3. The moment for concern. All of that said, talking you off the ledge, allow me to pinpoint one moment Saturday that was most concerning:

It's 7-3 at half. Auburn has been absolutely dominated by Mississippi State for 30 minutes. Still, it finds itself down by just four points going into the locker room. It gets the ball to start the second half. Onterio McCalebb returns the opening kick 100 yards for a touchdown. And somehow you now find yourself ahead 10-7. And you can't find the gumption, the desire, the want-to, the balls to prevent Mississippi State, the Bulldogs, the team from Starkvegas from reeling off three unanswered touchdowns? How does that even happen?

Same thing happened last week, just not to the extent -- you find yourself leading Clemson 16-13 in the fourth quarter. And you're simply owned.

That is a problem. I don't know how to fix it, and that's why I'm not paid to fix it. But to have a chance to win and to just quit is incredibly troubling. More so than inefficiencies at the two aforementioned positions, more so than an offense I still don't think we understand, more so than a defense that I think isn't as bad as people want to blame.

There's no leadership, there's no heart, there's no drive.
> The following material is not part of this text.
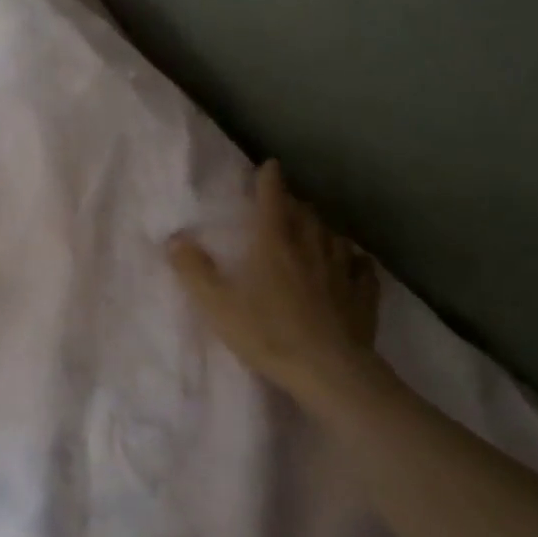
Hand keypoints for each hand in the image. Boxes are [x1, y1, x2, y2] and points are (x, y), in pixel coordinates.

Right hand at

Until that's found, it's not getting better. That is a promise.

4. The rest. I spent a large part of the rest of Saturday taking naps. From what I scanned across, I wonder if Alabama is flawed or if Nick Saban reels this team in to provide teachable moments. From precedent, I have to assume it's the latter. I think Texas A&M and Missouri, while losing, proved they are much closer to the rest of this league than we wanted to believe. Missouri didn't compete at the end, but for the majority of the contest, it felt like it belonged.

The Yell Practice/Yell Leaders thing is super kooky bizarro land. There's never going to be a time it's not weird. Texas A&M felt much more like it belonged in the conference in the offseason. Mostly because of geography. But I don't think I'm ever going to be able to accept this as normal.

That's about all I observed outside of the Auburn game. I had the fortune of spending the evening with one of my dearest friends as we celebrated her birthday at The Nick. There were televisions on football, but after that morning, it didn't really seem important. I'll circle back around to Auburn in closing:

If something drastic doesn't change in a very short amount of time, LSU and Alabama will actually hurt people on this team. And I'm not exaggerating even the slightest. Strap in for a long season, stop to smell the roses and enjoy the company around you. Because you aren't going to have much to celebrate and the drinking is going to be a salve for pain, not an enhancement for the good times. Pace yourself. Throw a water in every now and then. Start the day with coffee. Keep aspirin in the cabinet. Don't set an alarm on Sundays. Godspeed.